Records for this task =>

◇ ◇ ◇ ◇

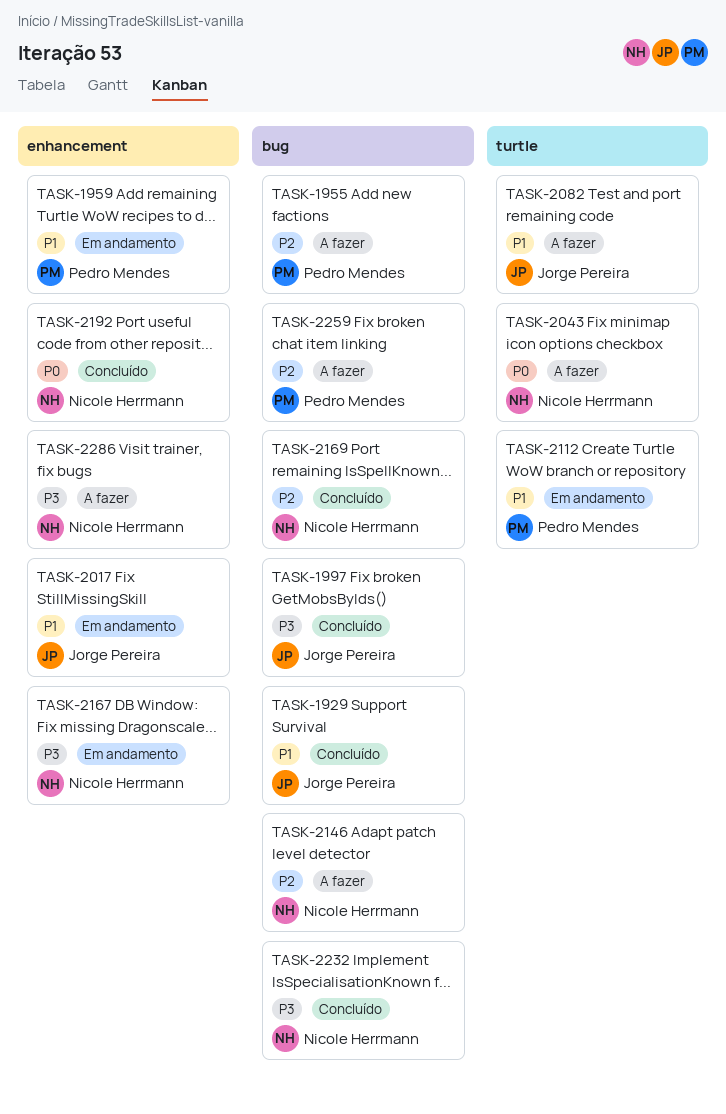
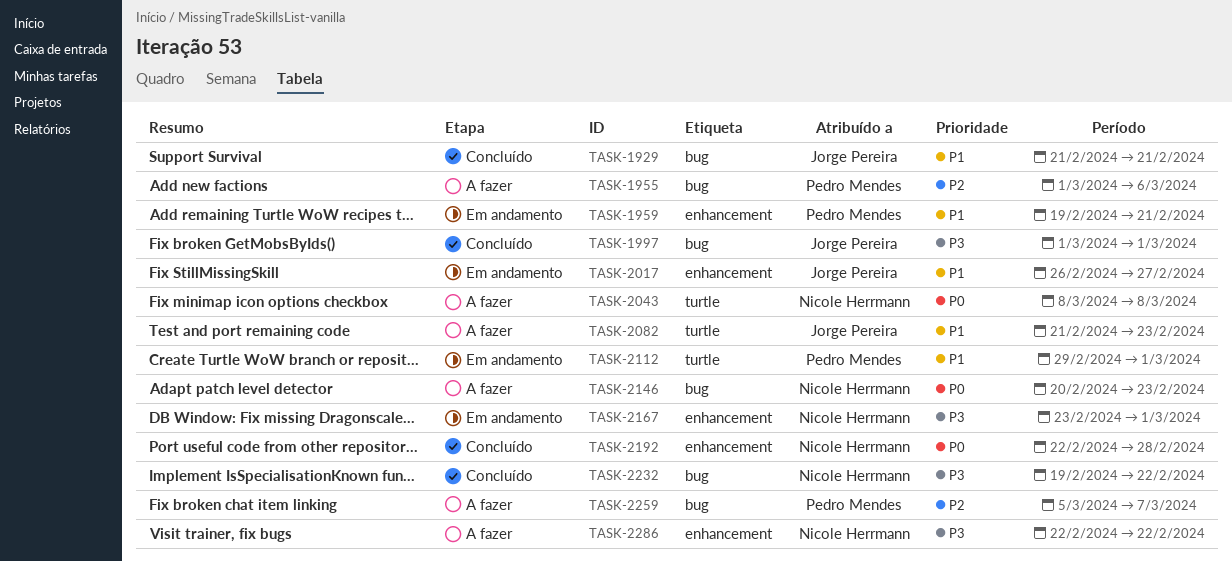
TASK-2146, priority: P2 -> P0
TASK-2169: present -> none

◇ ◇ ◇ ◇

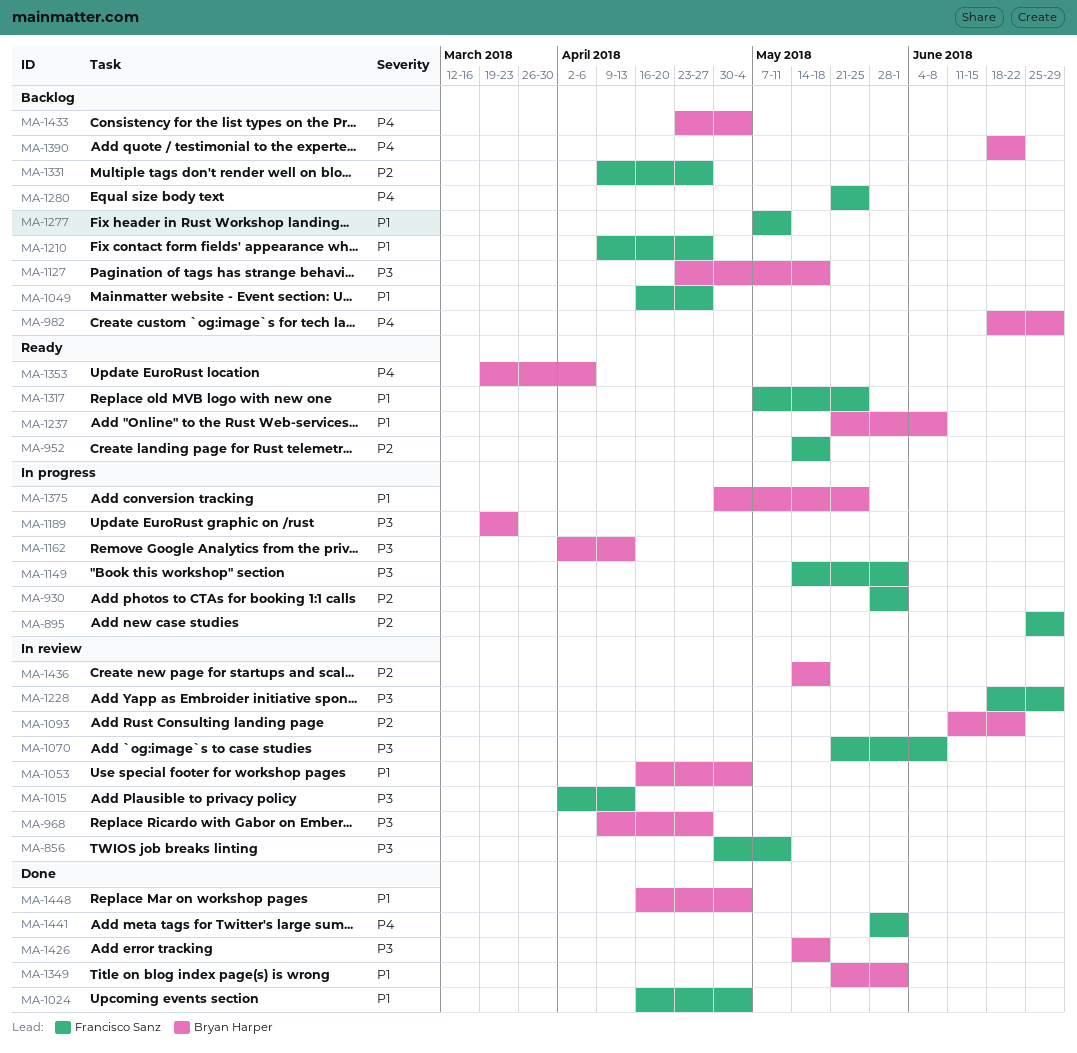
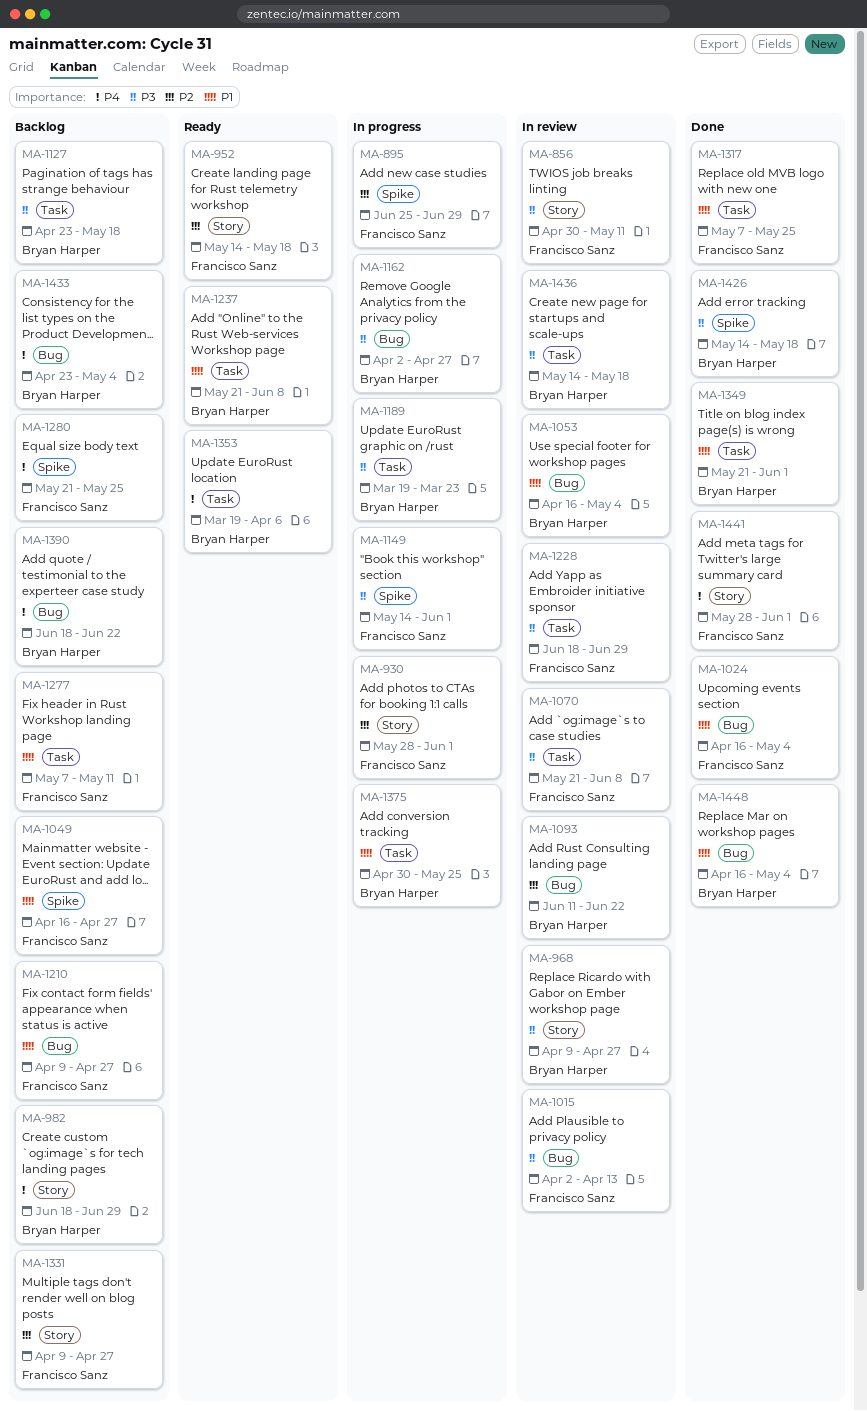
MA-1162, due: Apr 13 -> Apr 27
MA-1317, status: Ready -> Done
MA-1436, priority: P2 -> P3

◇ ◇ ◇ ◇

Aim of the task => Lines of the listing above that contain the word "priority" should all be returned.

Your solution =>
TASK-2146, priority: P2 -> P0
MA-1436, priority: P2 -> P3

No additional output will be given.